Жил я в своей комнате. Дома в Англии были сделанными из камня, за каждый этаж платились налоги, — у семьи Дурсль было два этажа. Второй должен был быть чердаком, и официально он им и является, поэтому за него никто ничего не платил, а как чердак не используется... Там было три комнаты, — самая большая принадлежала Дадли и его игрушкам, там же и первые два года жил я. Средняя комната принадлежала тете и дяде, там я еще не бывал, предпочитая обходить дверь стороной — это было не моим местом. И моя комната, по сравнению с теми двумя — маленькая, но мне нравилась — я был благодарен тому, что это был не, например, склад под лестницей.
Я не любил слишком много изысков, но любил умиротворенность и покой. Простая деревянная кровать с белыми одеялами, шкаф, комод и низкий столик, за которым было удобно сидеть на коленях, писать и рисовать. Был еще не слишком мягкий, но теплый ковер. Небольшой участок с бумажными зверями-существами. Стены были мягко-зеленого цвета, пол был деревянным и не слишком теплым, но я всегда ходил по дому босыми ногами, несмотря на холод. В углу еще стояла машинка для шитья. А еще я много тренировал пальцы и кисти рук, для игры на инструментах.
Дадли никогда не любил рисовать. И свои подарки для рисования он отдавал на мой день рождения мне.
***
— У тебя стало лучше получаться, — заметила тетя Петуния, когда я осторожно переворачивал яичницу, внимательно следя за тем, чтобы она не подгорела.
— Спасибо, тетя Петуния, — слегка улыбнулся я уголками губ. — Мне очень помогают ваши уроки. Надеюсь, в десять я смогу приготовить ваш восхитительный пирог.
Женщина довольно улыбнулась, но взгляд от меня не отвела — наверняка она заметила легкую дрожь в руках. — Что-то случилось, Гарри?
— У меня последнюю неделю немного побаливает спина, — с извиняющейся улыбкой произнес я.
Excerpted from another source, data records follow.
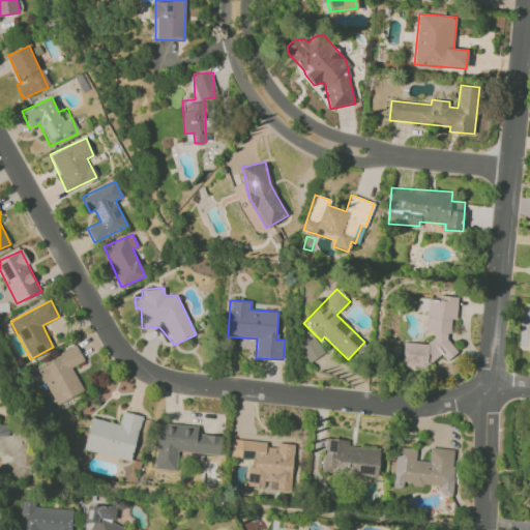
[(310,363),(325,353),(314,337),(299,348),(310,363)]
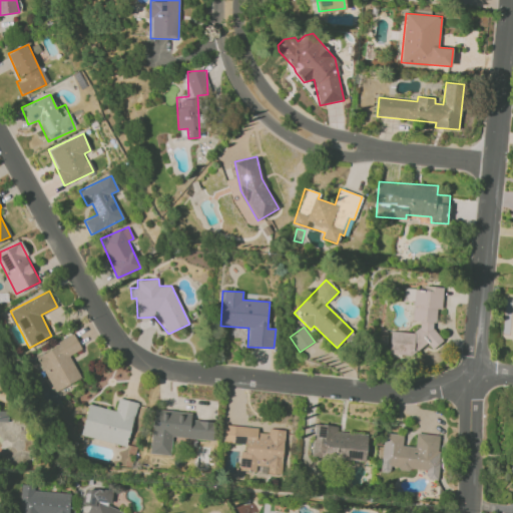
[(54,392),(81,379),(69,356),(81,350),(74,336),(36,355),(54,392)]
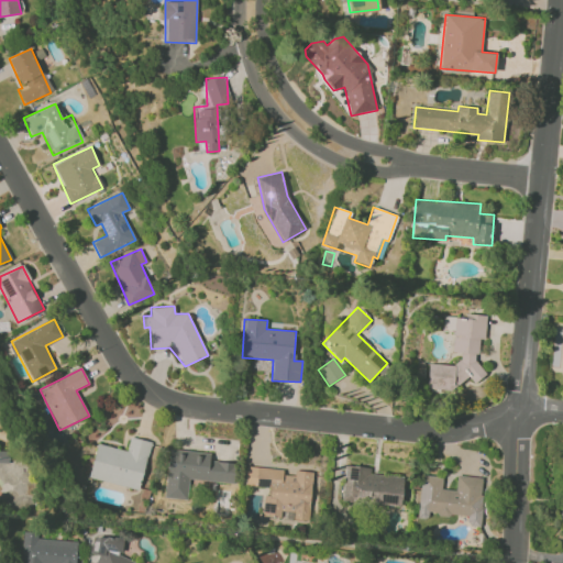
[(127,451),(97,443),(89,477),(139,490),(151,442),(130,437),(127,451)]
Женщина сразу забеспокоилась и потянула меня от яичницы, огонь под которой она выключила, к дивану, где заставила меня снять футболку. Я безропотно подчинился, полностью сняв футболку — совершенно не ожидая сиплого вздоха тетушки, будто она увидела что-то действительно ужасное. Я повернул голову, видя через экран выключенного телевизора, что с моей спиной — на ней будто росло семь лотосов, от нежно-розовых к белому и даже красному, украшая мою спину зелеными линиями ножек и темно-зелеными и светло-салатовыми лепестками. Лотос расцвел на моей спине с новой силой....
Тетя Петуния заперла меня в моей комнате, попросив сегодня более не выходить.
——-——————————————-
Сямисэн — Сямисэ́н (яп. )[1][2] — трехструнный щипковый музыкальный инструмент с безладовым грифом и небольшим корпусом, общей длиной около 100 см.